## [Selected passage]
----

Business / Business News

Warren Thompson
3 minute read
3 Apr 2017
8:40 am

10 things we learnt at the Gigaba press conference

Warren Thompson

The new minister held his first official engagement with the media on Saturday.

Former minister Malusi Gigaba. Picture: Gallo Images

The new Minister of Finance gave his first press conference on Saturday that proved to be a lengthy affair. Here are the key takeaways from the two-and-a-half hour session with minister Gigaba, his deputy, Sfiso Buthelezi and Treasury’s Director-General Lungisa Fuzile.

1. The minister paid tribute to his predecessors, and aspires to be as good as they were. He would not however, be drawn on why Gordhan was fired, but he acknowledges the highly politicised environment he inherits this role in, and will do all that he can to ensure transparency.

2. He is committed to ensuring the country maintains its investment credit rating. “I can’t divulge the contents of the conversation with the ratings agencies. We had good, cordial and robust discussions with them.” He is also committed to continuing the fiscal path set by Gordhan and identified approval of the Medium-Term Expenditure Framework by parliament as his number one objective.

3. But he did cite the “narrative” around Treasury as something he wanted to change. “For too long there has been a narrative that Treasury is beholden to White Monopoly Capital, foreign investors and ratings agencies. “We must never lose sight that we remain accountable to the people of South Africa,” he said.

4. “Radical economic transformation” was frequently cited. “Radical economic transformation is about changing the structure of the economy to bring in as many people as possible, but everything will be done within the fiscal constraints we have set ourselves. The policy has been agreed to by Cabinet. They are collective decisions. We will use government’s vast procurement budget to encourage black ownership.”

5. The minister stated for the record he has no outside business interests.Aside from a house that he owns and rents out in Centurion, the minister said that his only income comes from his government salary. He also said his lawyers would respond to aspersions cast on him by Julius Malema. But, he did not respond to a question about his relationship with the Guptas.

----

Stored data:
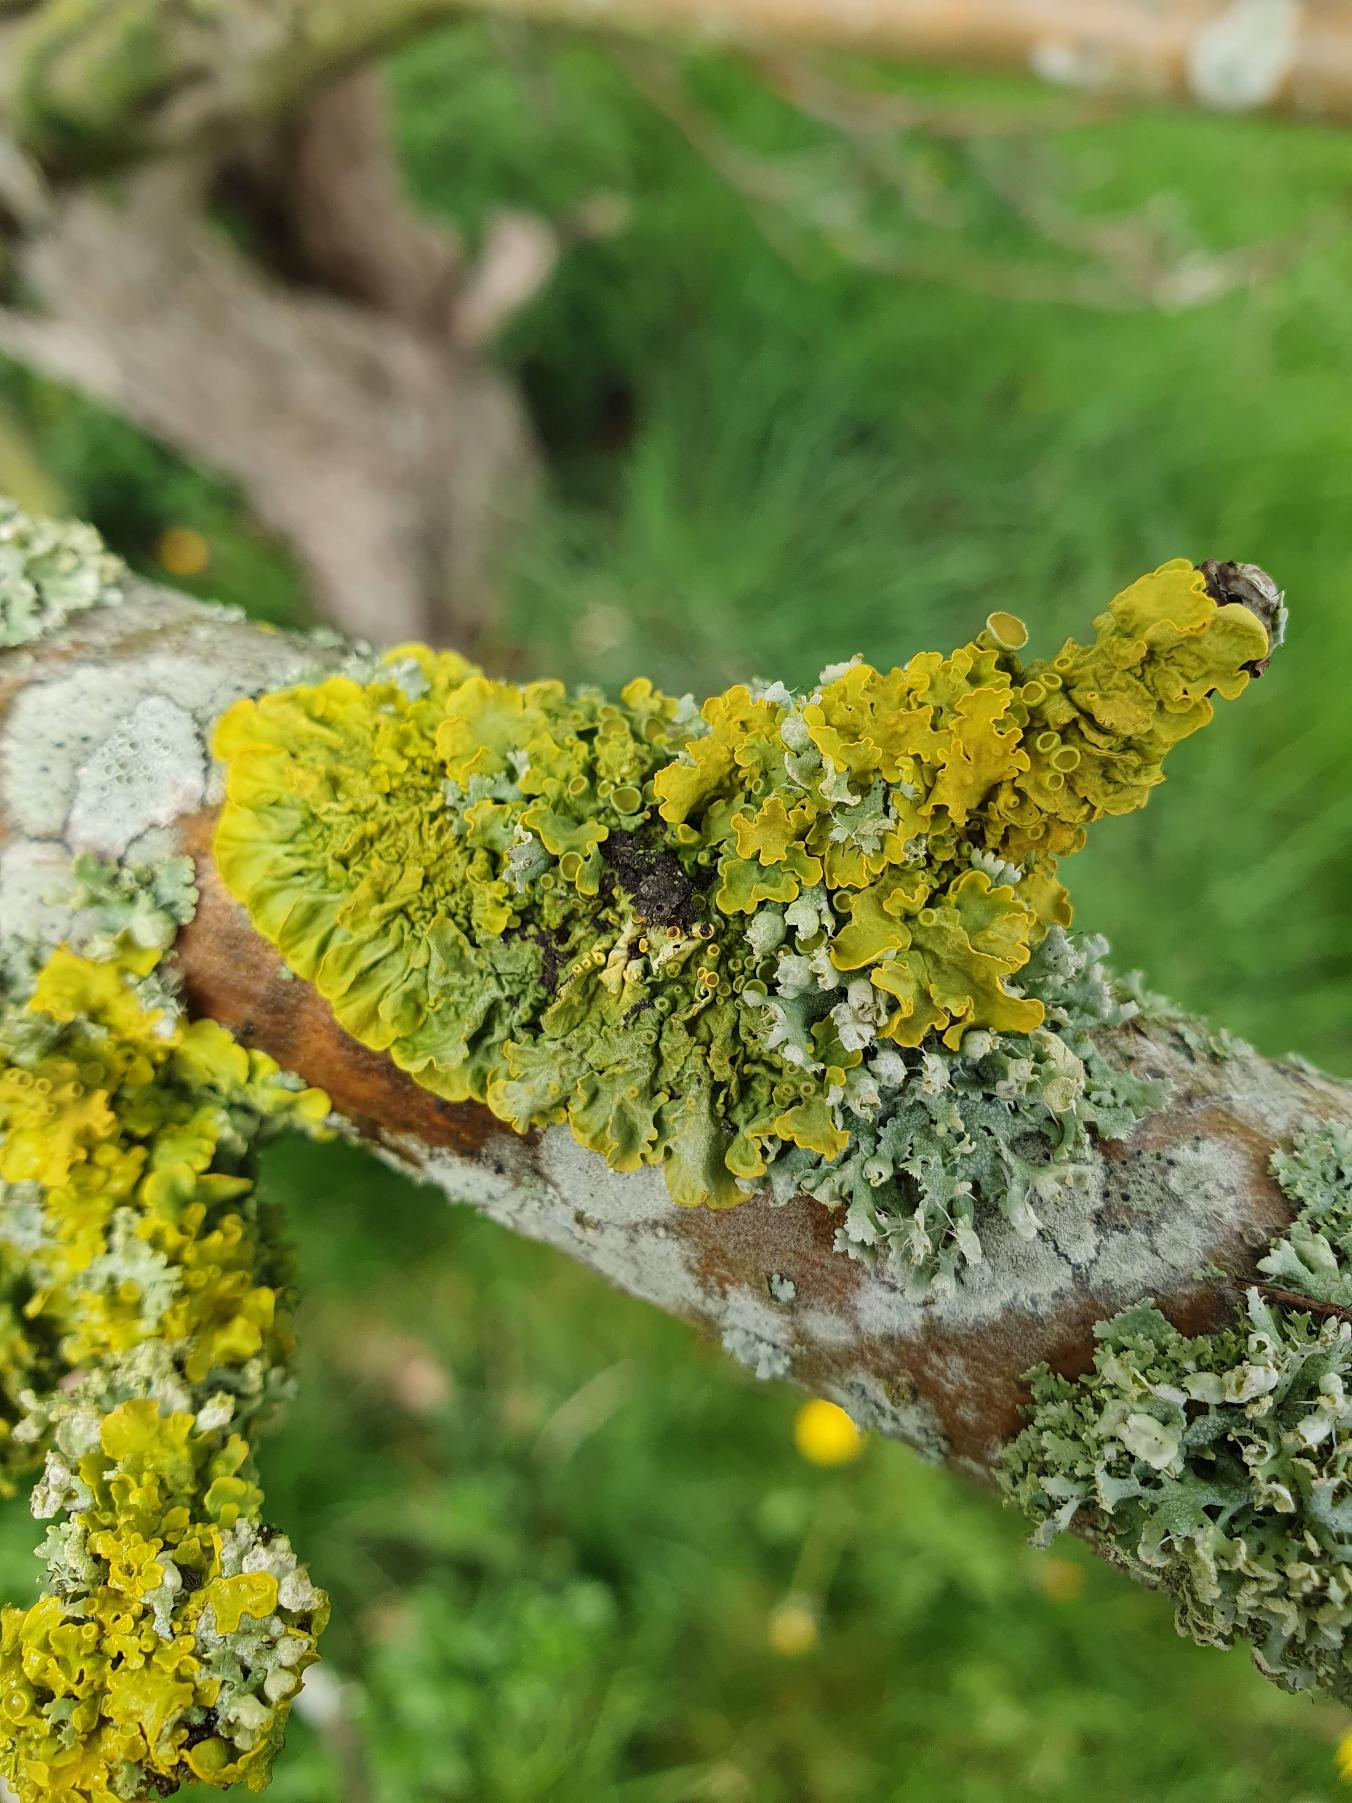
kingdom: Fungi
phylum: Ascomycota
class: Lecanoromycetes
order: Teloschistales
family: Teloschistaceae
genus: Xanthoria
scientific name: Xanthoria parietina
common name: Almindelig væggelav
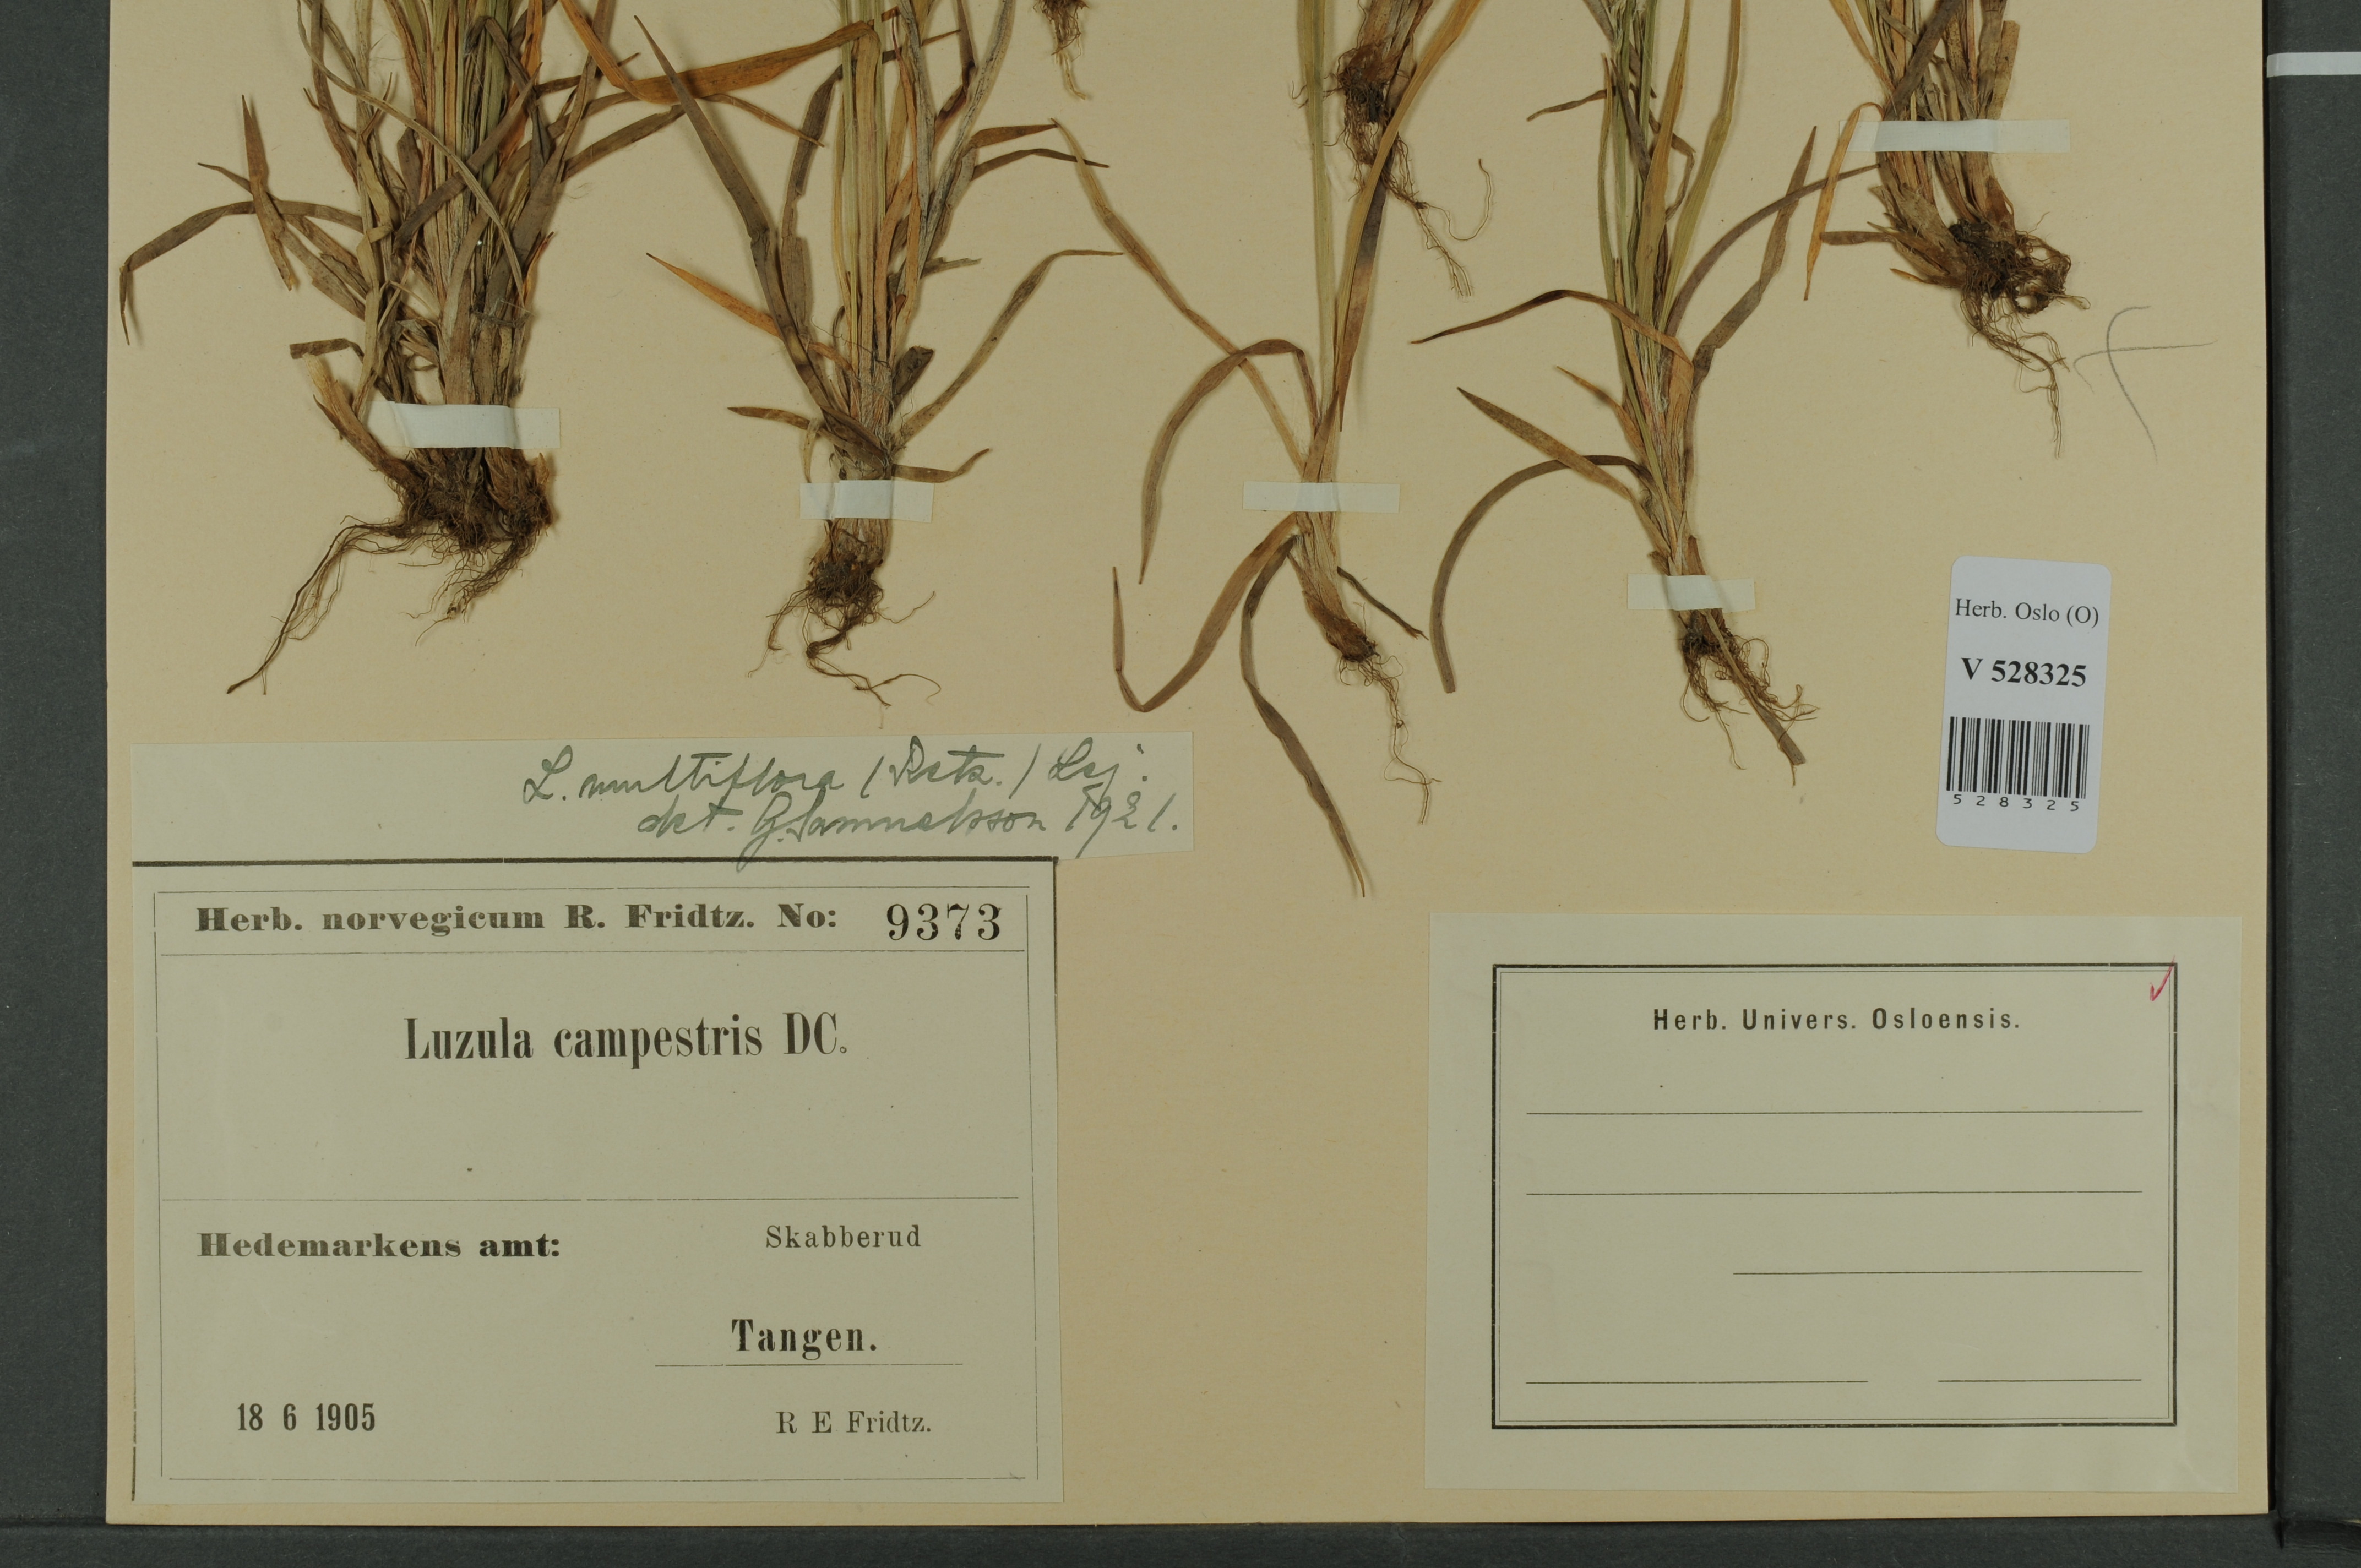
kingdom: Plantae
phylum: Tracheophyta
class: Liliopsida
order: Poales
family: Juncaceae
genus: Luzula
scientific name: Luzula multiflora
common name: Heath wood-rush
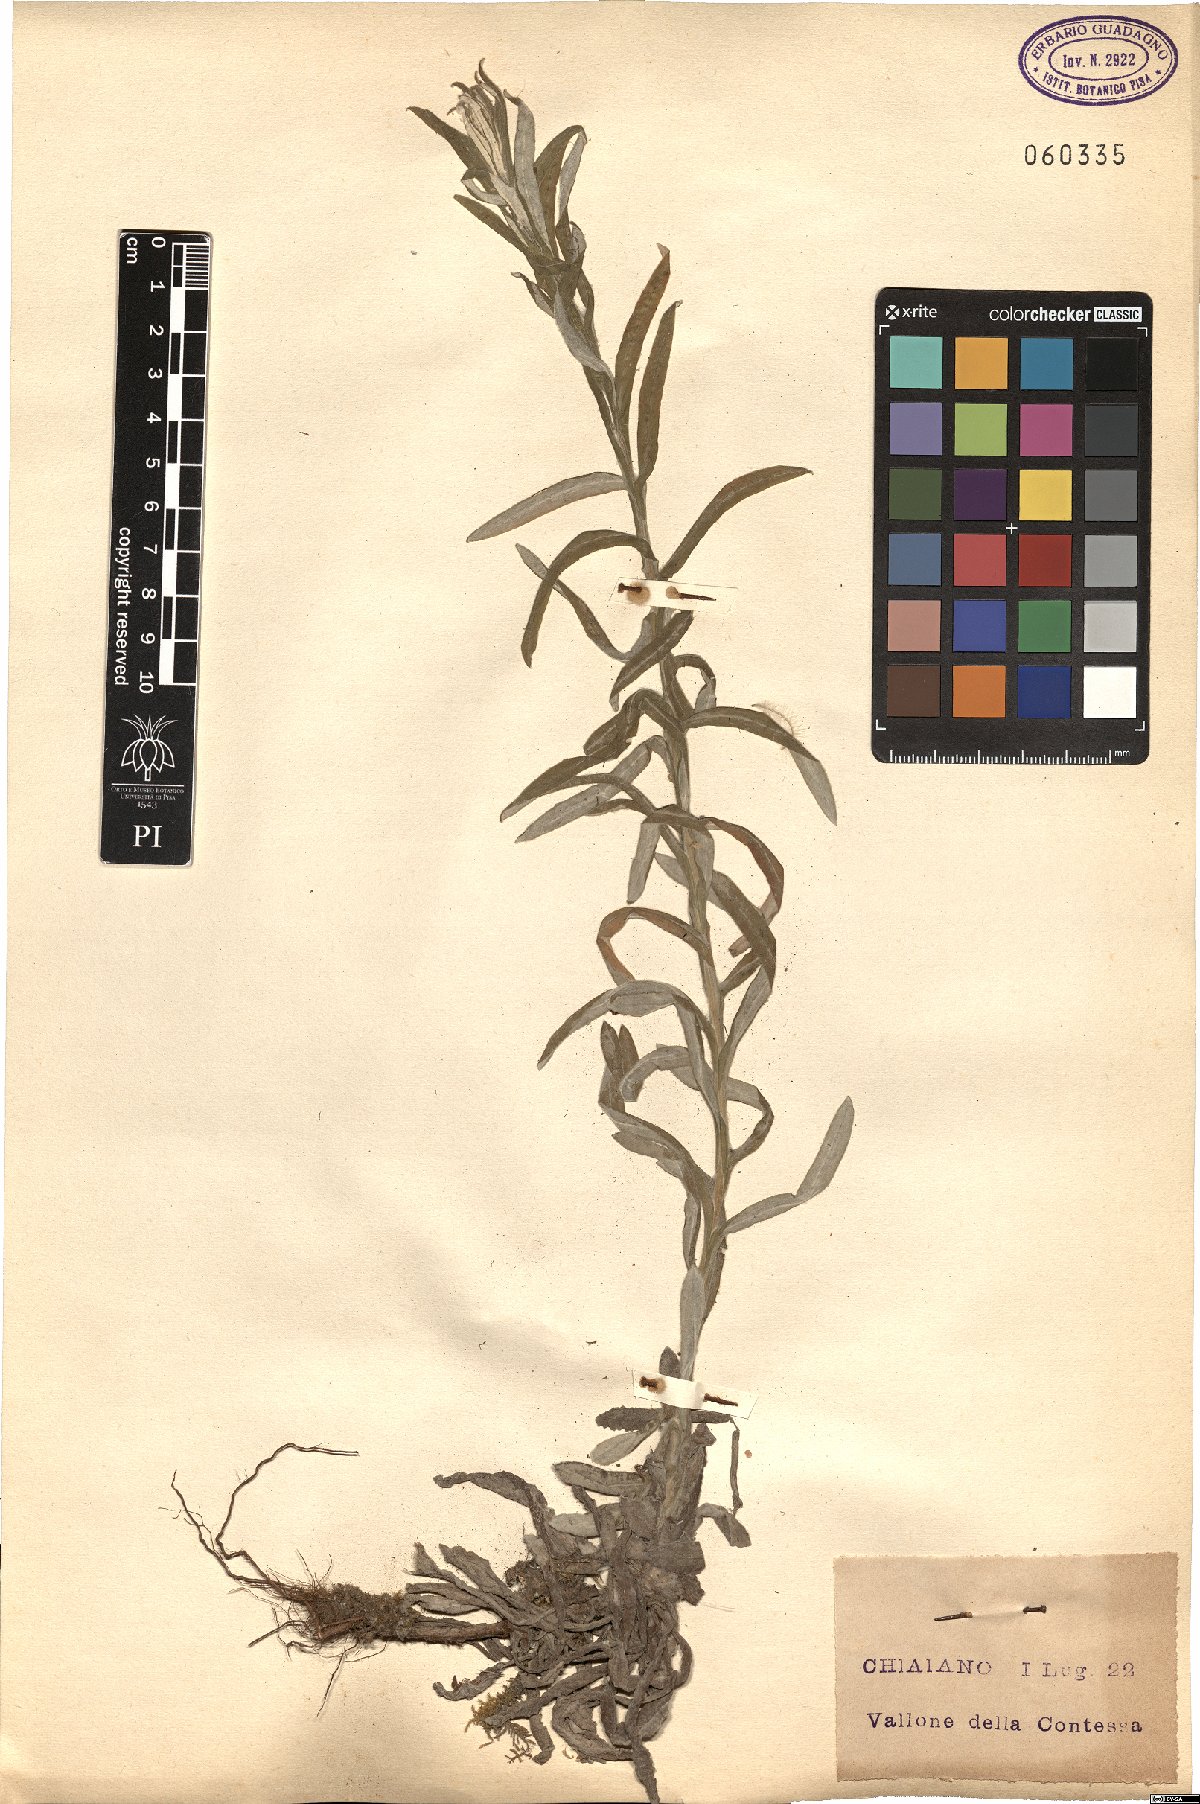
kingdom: Plantae
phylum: Tracheophyta
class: Magnoliopsida
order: Asterales
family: Asteraceae
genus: Helichrysum
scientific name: Helichrysum
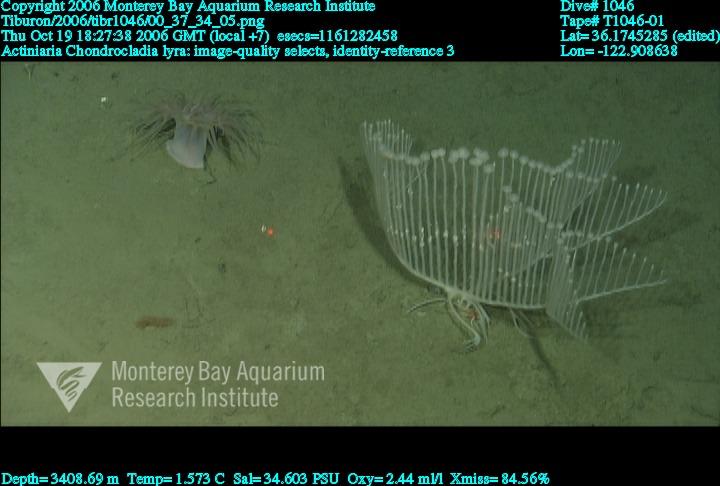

----

## [Task brief]
Answer these questions about the Gigaba press conference article:
1. Who was Treasury's Director-General at the session?
2. What did Gigaba name as his number one objective?
3. Where is the house that Gigaba owns and rents out?
Use only the article to answer.

## [Result of the task]
1. Lungisa Fuzile
2. Parliament's approval of the Medium-Term Expenditure Framework
3. Centurion